On 30 January 2015, the Delhi High Court set aside an order dated 13 January 2015 (Order) of the Indian Patent Office (IPO) rejecting a patent to Gilead Pharmasset Inc for a ‘blockbuster’ Hepatitis C drug ‘Sofosbuvir’ (brand name: Sovaldi).
The IPO had passed the Order rejecting the patent application based on Section 3(d) of the Patents Act (Act). Section 3(d) of the Act provides that no new form of an existing substance shall be patentable unless there is an enhancement of the known efficacy of that substance. The Deputy Controller of Patents and Designs (Controller) observed that though modifications described in the patent application made Sovaldi “novel and inventive”, the application filed by Gilead did not prove its enhanced “therapeutic efficacy” compared to its “closest prior art”, WO2001/92282.
The patent application for Sovaldi had been opposed by 4 different entities, (i) Initiative for Medicines, Access & Knowledge (I-MAK) together with the Delhi Network of Positive People, (ii) Natco Pharma, (iii) BDR Pharmaceuticals and recently, (iv) Sankalp Rehabilitation Trust.
According to the Act, the IPO was required to notify Gilead about the pre-grant oppositions filed against their patent application, which it seems, they had failed to do.
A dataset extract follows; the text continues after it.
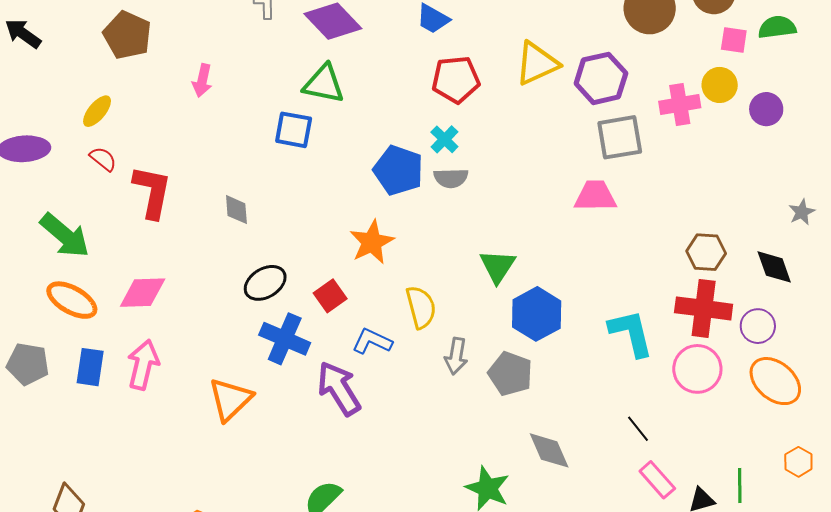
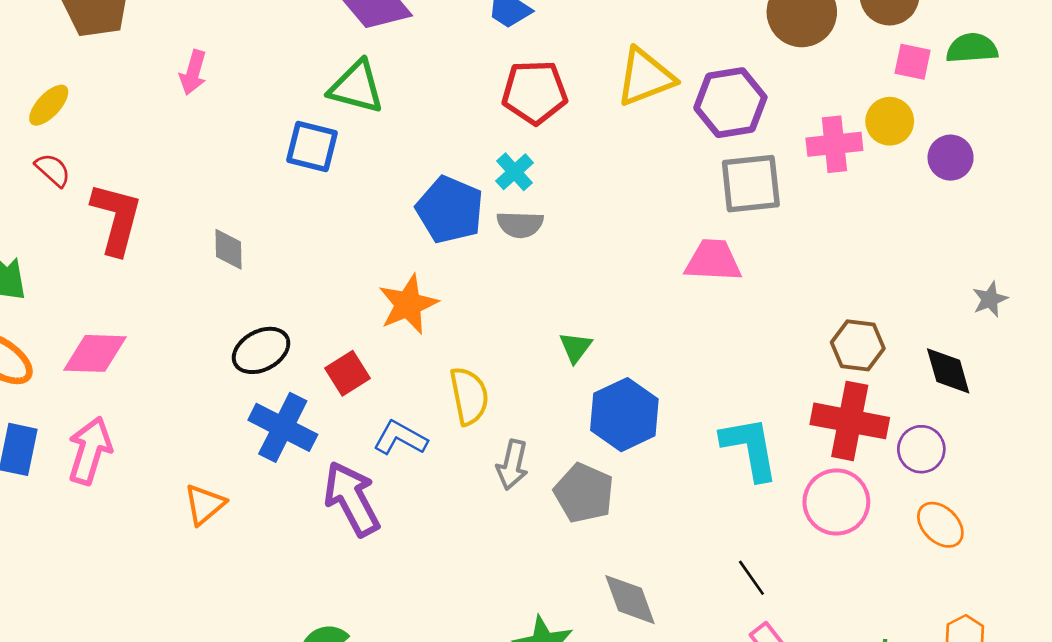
green triangle: (498, 266) -> (576, 347), size x0.7
orange ellipse: (775, 381) -> (940, 525), size x0.7
orange triangle: (230, 399) -> (205, 504), size x0.7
Thus, according to sources, procedural irregularity had taken place at the pre-grant opposition stage and therefore, the Delhi High Court had remanded the patent application back to the IPO. The Controller contended that he had not relied on claims made in the pre-grant opposition before passing the Order.
A written order has not yet been issued by the Delhi High Court. Further details/clarifications may emerge once the Order is made available.